We want in our religious teachers and preachers everywhere not mere ignorance of sin and sinful motives, but virtue which blooms from overcoming these.

And again, I for one should regret a great preponderance of women preachers over men preachers, even more than I regret the present overwhelming majority of women as teachers in our public schools; yes, as much as I regret that so many children are robbed of their full rights of paternal care and training, and are wholly dependent upon maternal influence. We all of us men, and women, and children — need not only guardians, teachers, ministers who shall interpret and reveal ourselves to us; we need also those who shall reveal and interpret to us that other half of humanity with which, as husband and wife, father and daughter, mother and son, brother and sister, friend and friend, we are, to our blessing, inextricably commingled.

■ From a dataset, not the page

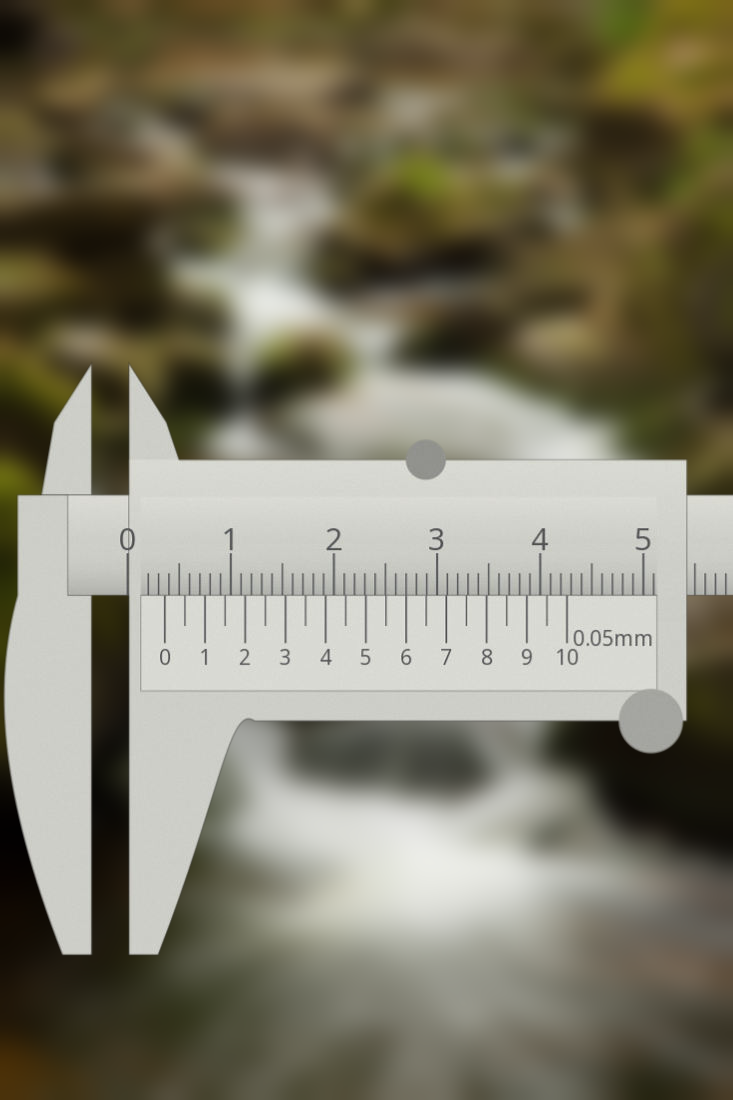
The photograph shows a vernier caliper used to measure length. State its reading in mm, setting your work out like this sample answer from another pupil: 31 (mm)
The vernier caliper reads 3.6 (mm)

But to-day, while the present abnormal state of things exists in the church, I believe that the greatest need of the church is to be mothered. Until the creeds are humanized, which were formulated by the early “church fathers” and by our Puritan forefathers; until the lost balance of religion is restored by the restoration of the woman element to the mutilated human and the mutilated divine; until the motherhood as well as the fatherhood of God is recognized by this world of self-made half-orphans; until these things be, the supreme call to the ministry that vibrates through the world to-day is to womanhood to give herself to the service of unifying and uplifting humanity, and bringing it up to the true knowledge and glad service of our Father and Mother God.